One of the things we’re still wondering is when we’ll get to see the Samsung Galaxy S23, and the newest rumours point to a reveal date that’s a bit later than we were anticipating, if only by a week or two.
Veteran tipster @TheGalox claims that Samsung is targeting a release in the middle to late of February for the phones, with an internal argument over pricing driving the delay.
Previous rumours suggested that the Galaxy S23 family will debut in the first week of February, but it now looks like we may have to wait until the latter half of the month to witness its official release.
Is the cost reasonable?
The issue of price is a compelling argument. Samsung will want to earn a good profit without scaring away potential customers, and it appears that the corporation hasn’t yet determined how much it will charge for these handsets.
We may get a sense of what to anticipate from the new range for 2023 by looking back at the prices of the Samsung Galaxy S22 series, which began at $799/£769/AU$1,249 (regular), $999/£949/AU$1,549 (Plus), and $1,199/£1,149/AU$1,849 (Ultra).
Price points of $799, $899, and $1,199 for the three smartphones in the Galaxy S23 range are suggested by the same tipster who claims the phones are delayed, however these figures are largely speculative. In a few months, we should have an answer.
So far, the rumours concerning the Samsung Galaxy S23 series haven’t led us to believe that these phones will be a major upgrade over their 2022 predecessors.
With the current state of the economy, it’s not hard to see why. Most people are feeling the financial pinch, supply networks are still reeling from the impact of the epidemic, and the price of raw materials continues to rise.

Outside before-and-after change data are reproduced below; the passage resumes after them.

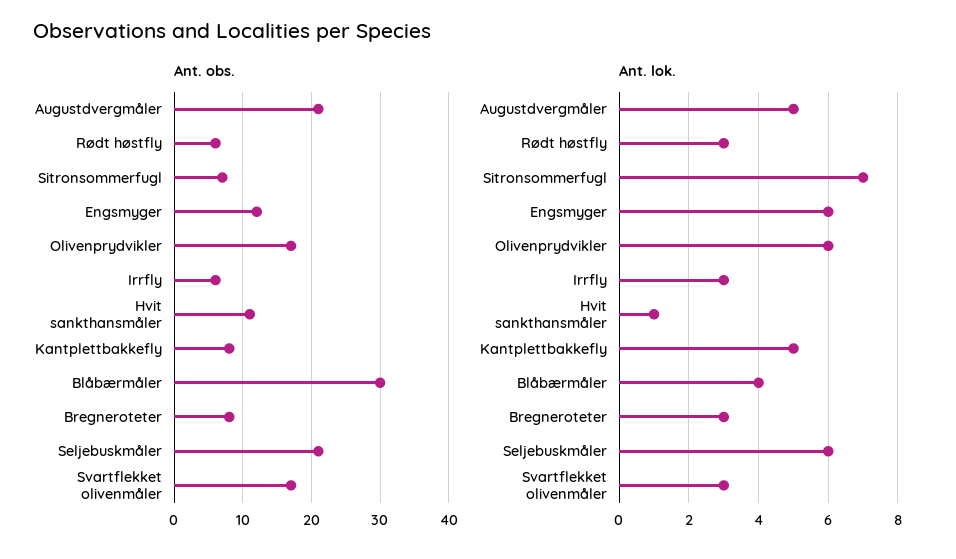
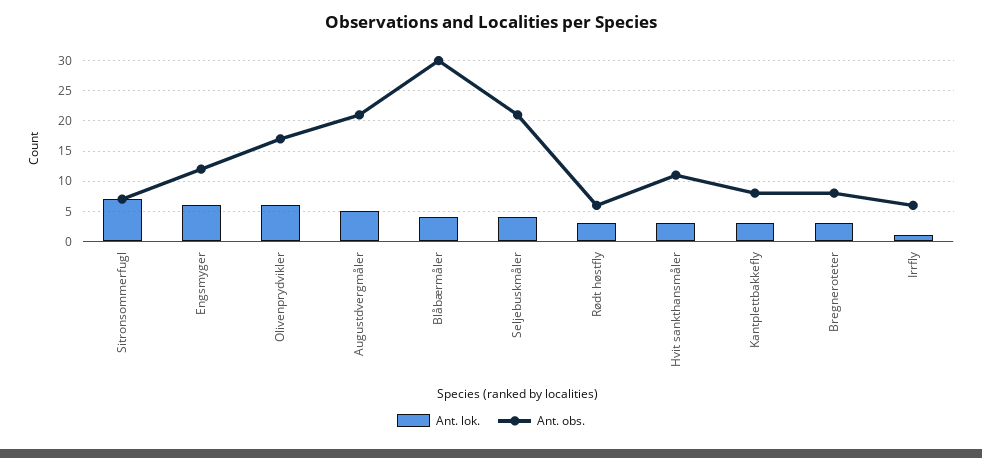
  {
    "Ant. obs.": {
      "Augustdvergmåler": 21,
      "Rødt høstfly": 6,
      "Sitronsommerfugl": 7,
      "Engsmyger": 12,
      "Olivenprydvikler": 17,
      "Irrfly": 6,
      "Hvit sankthansmåler": 11,
      "Kantplettbakkefly": 8,
      "Blåbærmåler": 30,
      "Bregneroteter": 8,
-     "Seljebuskmåler": 21,
+     "Seljebuskmåler": 21
-     "Svartflekket olivenmåler": 17
    },
    "Ant. lok.": {
      "Augustdvergmåler": 5,
      "Rødt høstfly": 3,
      "Sitronsommerfugl": 7,
      "Engsmyger": 6,
      "Olivenprydvikler": 6,
-     "Irrfly": 3,
+     "Irrfly": 1,
-     "Hvit sankthansmåler": 1,
+     "Hvit sankthansmåler": 3,
-     "Kantplettbakkefly": 5,
+     "Kantplettbakkefly": 3,
      "Blåbærmåler": 4,
      "Bregneroteter": 3,
-     "Seljebuskmåler": 6,
+     "Seljebuskmåler": 4
-     "Svartflekket olivenmåler": 3
    }
  }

Therefore, Samsung will have to make great efforts to keep the Galaxy S23 phones’ prices at or below that of its predecessor, the Galaxy S22. There will have to be some concessions made for it to occur.
However, as this recent leak demonstrates, the corporation is extremely concerned with avoiding pricing people out of the market, especially in light of the fierce competition from Apple, Google, and the others. If you raise the price too high, they will look elsewhere.